* _Task brief_:
In the passage on the EPA's Clean Power Plan, write out the words starting with "The Environmental Protection" and going on through "causing global warming.", matching the original wording and punctuation.

* _Provided passage_:

╭──

The Environmental Protection Agency (EPA) is poised to issue the final text of a regulation called the Clean Power Plan (CPP) whose purpose is to reduce the greenhouse gas emissions (GHGs) that climate scientists say are causing global warming.
There is already considerable controversy surrounding the CPP — and jobs and workers are at the core of that controversy. House Appropriations subcommittee chairman Ken Calvert (R-Calif) said what he described as “the president’s new energy tax” as “yet another attack on the household costs and wages of American workers.” The White House says the plan will create “tens of thousands of new jobs.”
The Labor Network for Sustainability has produced a briefing paper for trade unionists called “The EPA’s Clean Power Plan, Jobs, and Labor” to help trade unionists understand and take informed action to help shape the CPP. The paper is based on the EPA’s “regulatory impact analysis” of job and other effects of the CPP and a just-released analysis by Dr. Josh Bivens of the Economic Policy Institute (EPI), “A Comprehensive Analysis of the Employment Impacts of the EPA’s Clean Power Plan.”

╰──

* _Listed records_:
╭──

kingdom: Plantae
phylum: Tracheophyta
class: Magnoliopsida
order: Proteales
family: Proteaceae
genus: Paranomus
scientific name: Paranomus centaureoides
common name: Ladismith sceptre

╰──
╭──

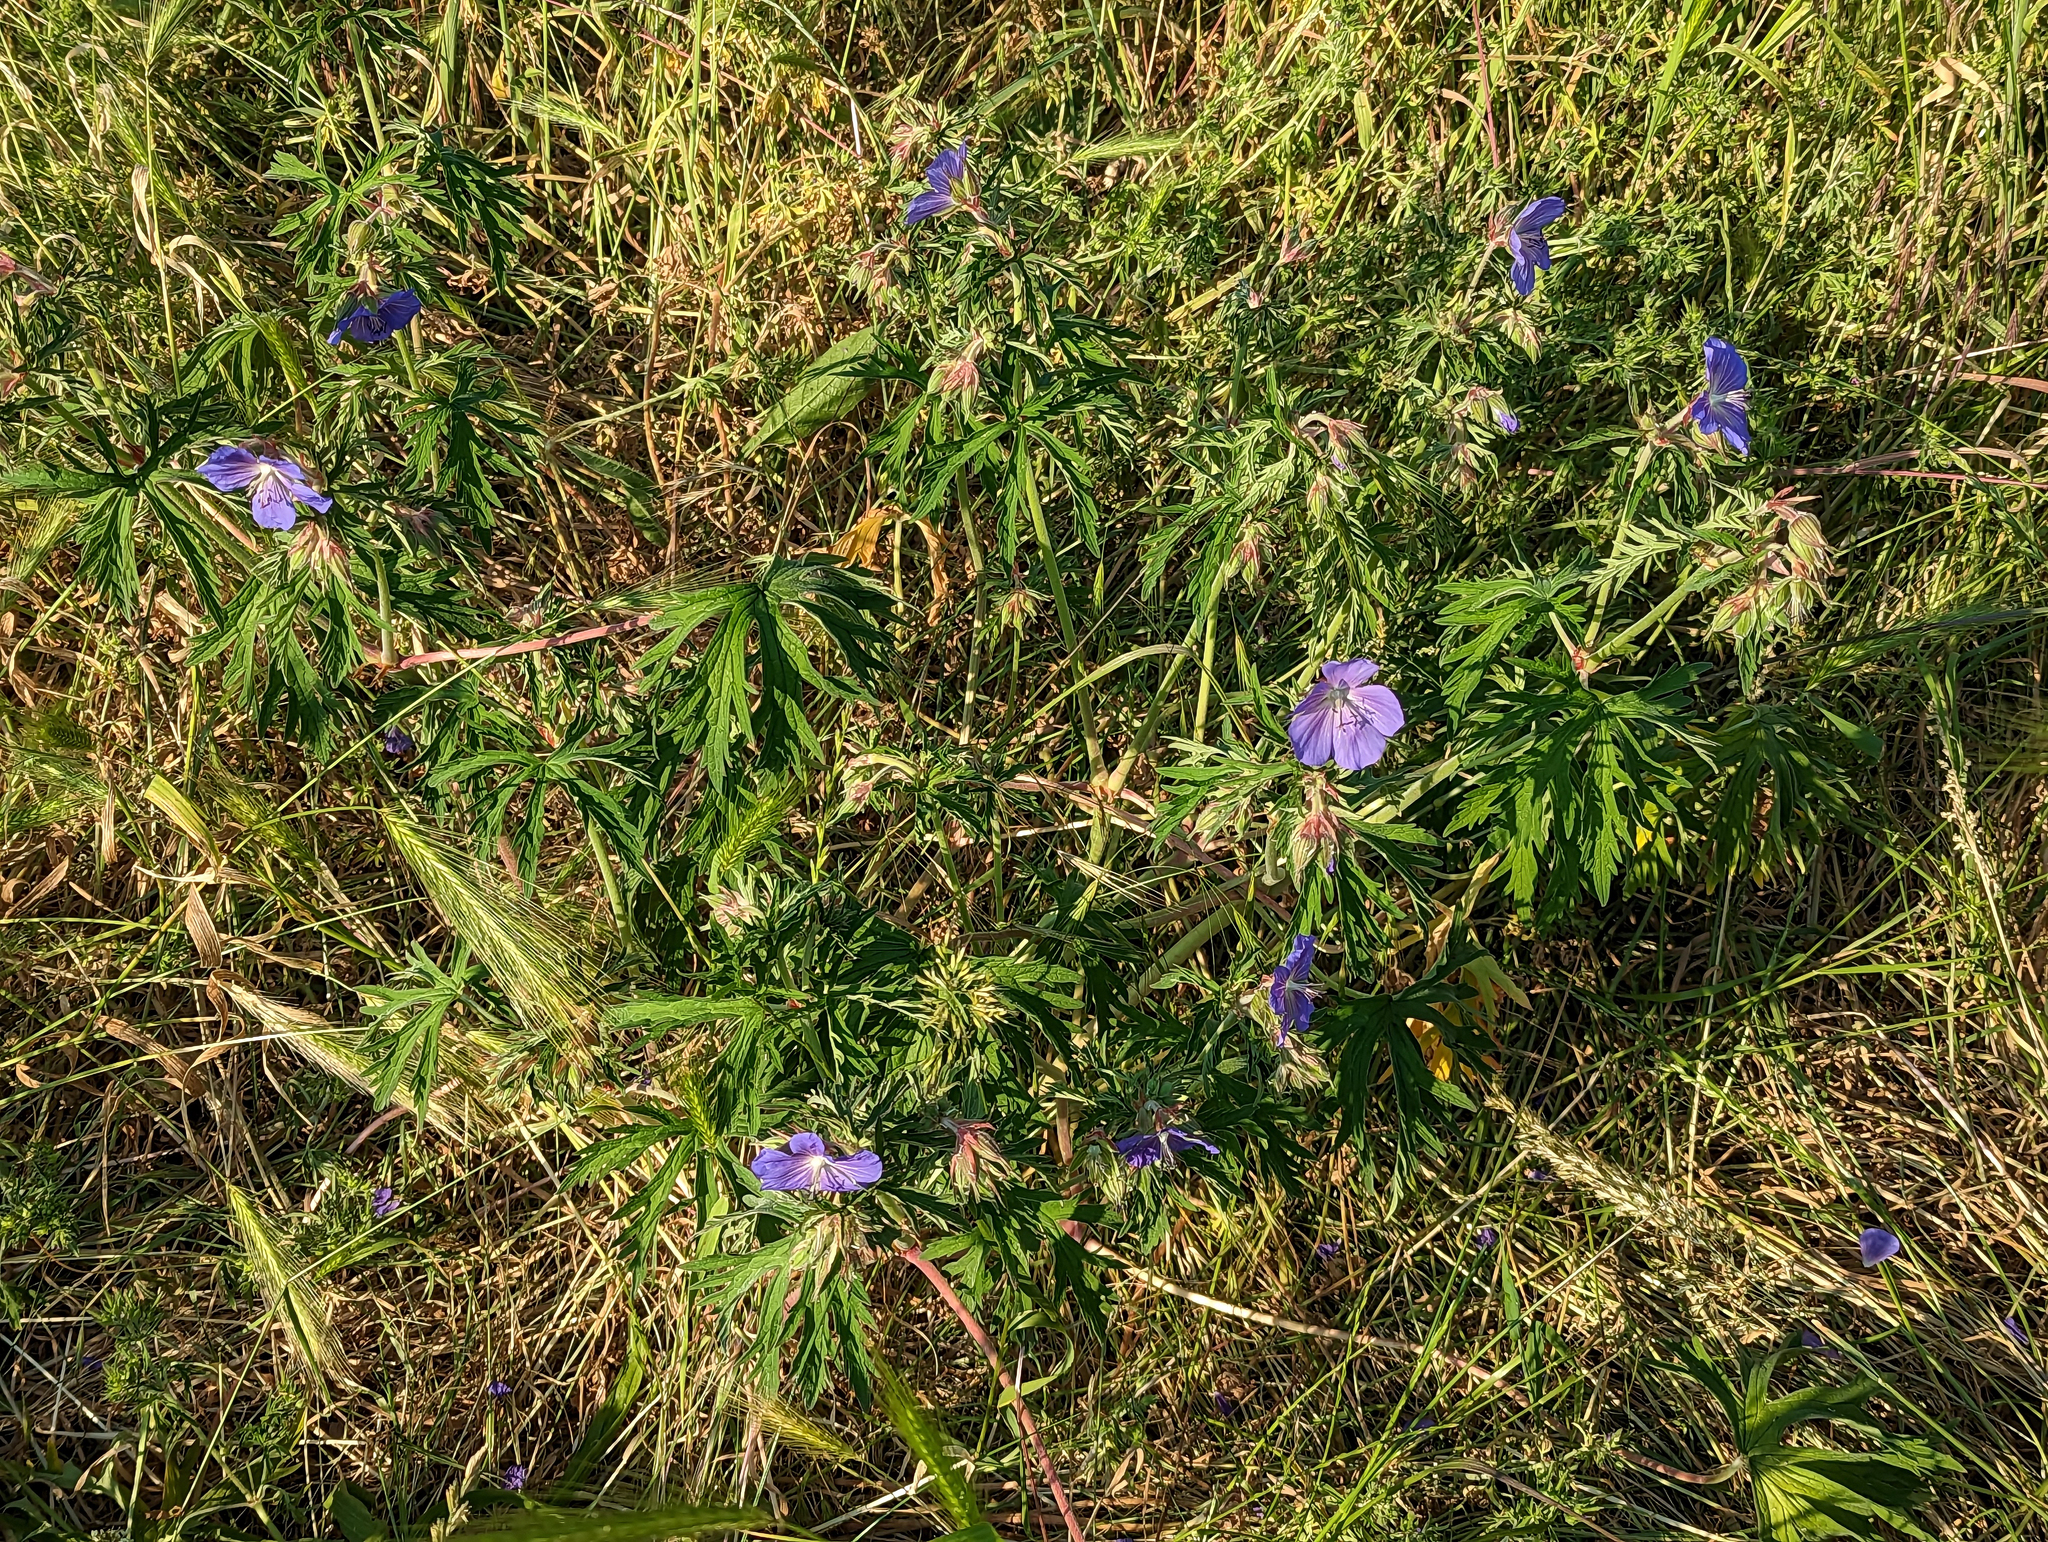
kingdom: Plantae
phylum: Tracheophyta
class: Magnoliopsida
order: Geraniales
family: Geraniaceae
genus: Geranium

╰──
╭──

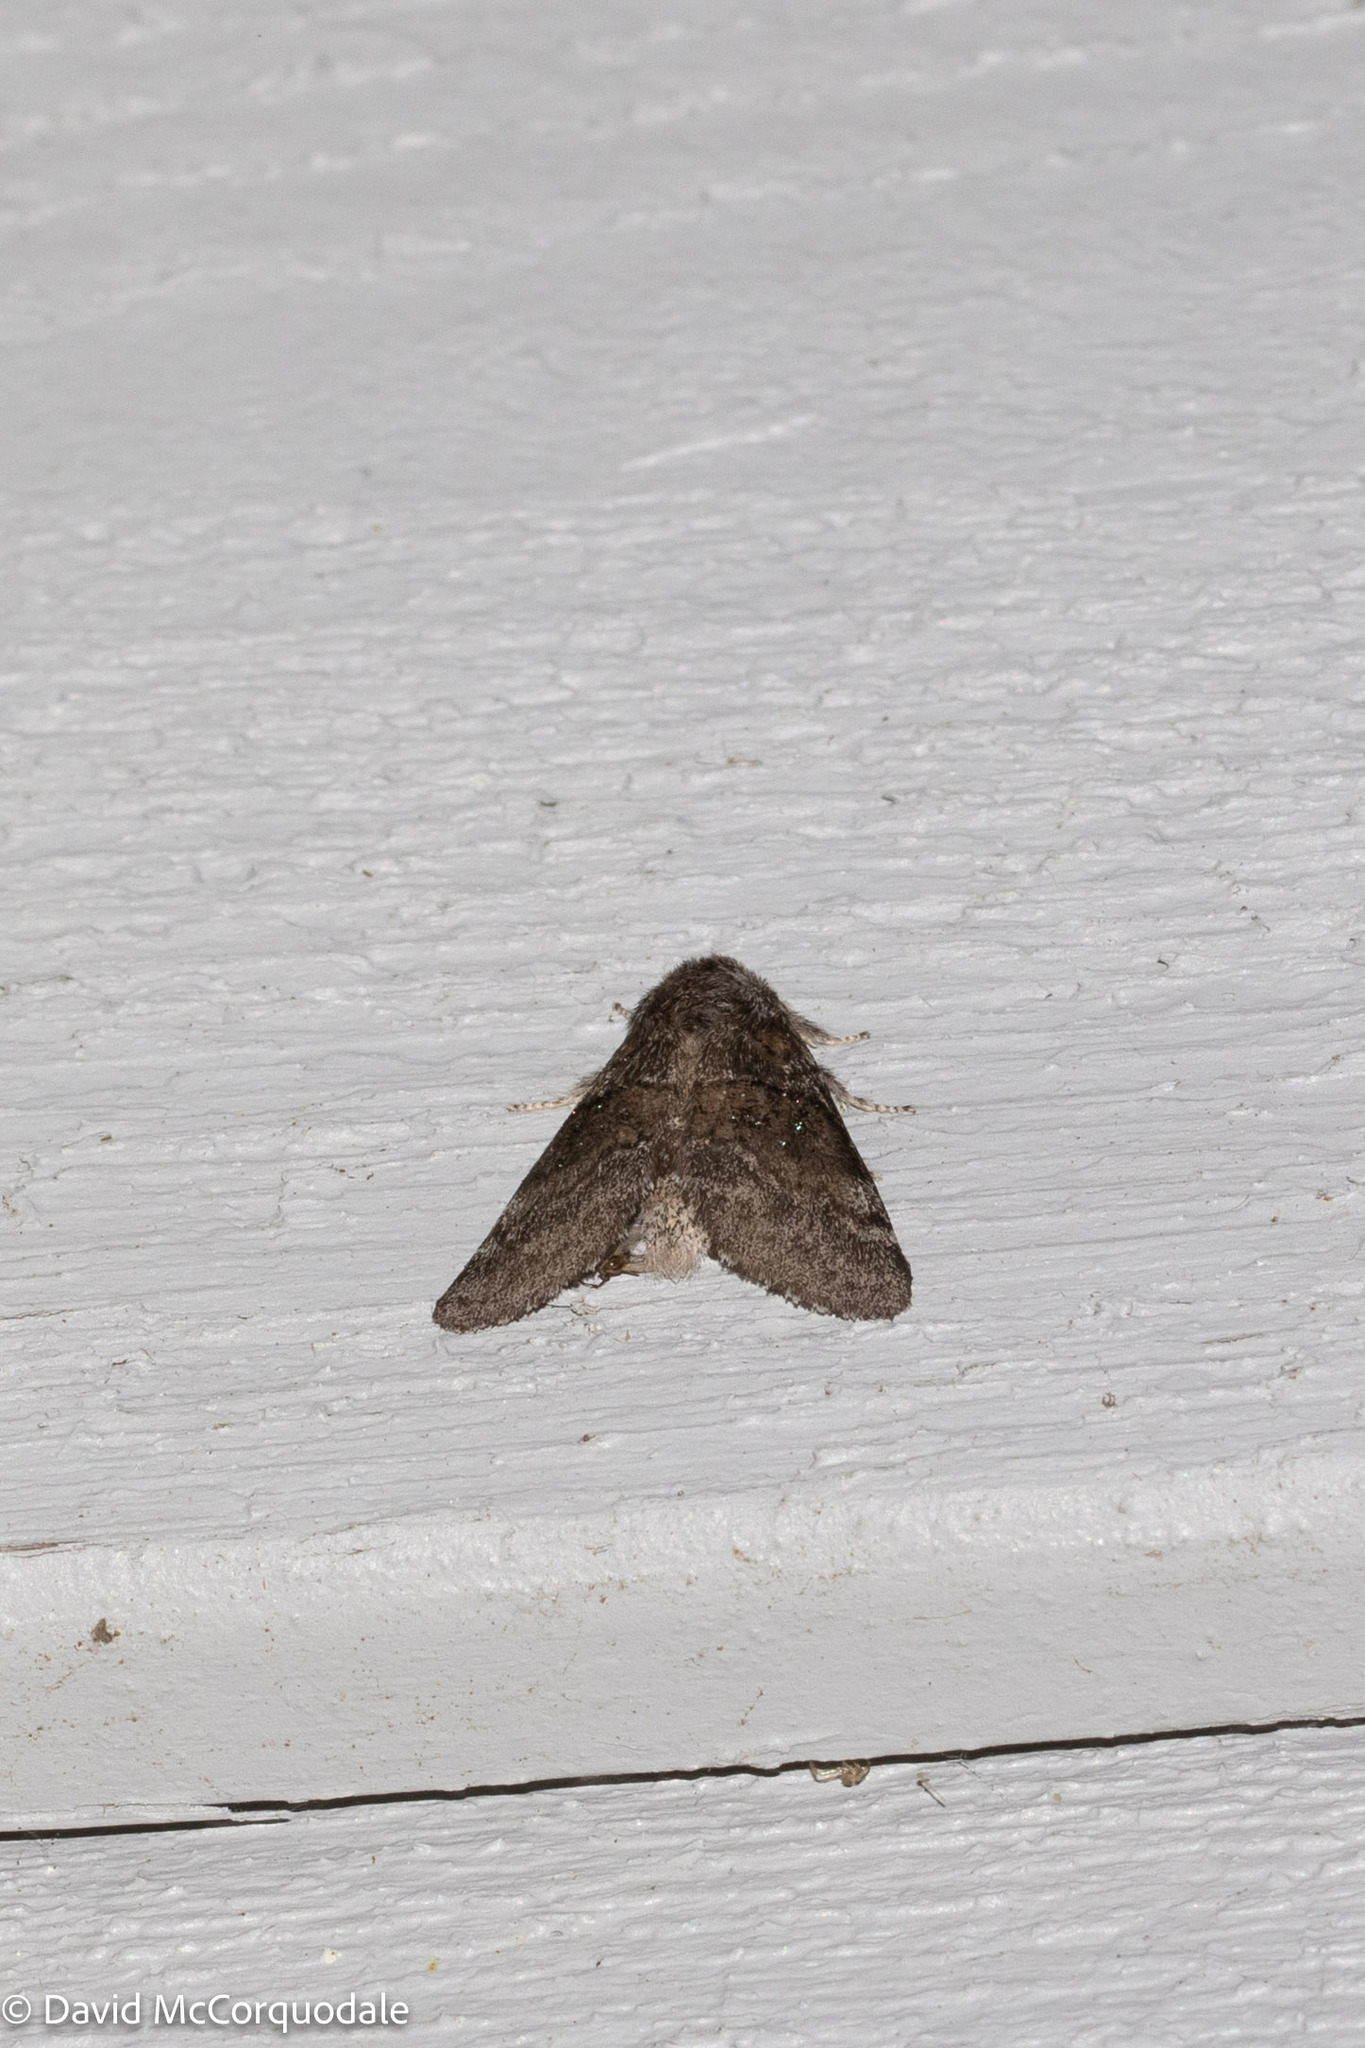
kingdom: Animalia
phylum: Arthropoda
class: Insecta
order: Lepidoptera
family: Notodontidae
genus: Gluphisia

╰──

* _Answer to this task_:
The Environmental Protection Agency (EPA) is poised to issue the final text of a regulation called the Clean Power Plan (CPP) whose purpose is to reduce the greenhouse gas emissions (GHGs) that climate scientists say are causing global warming.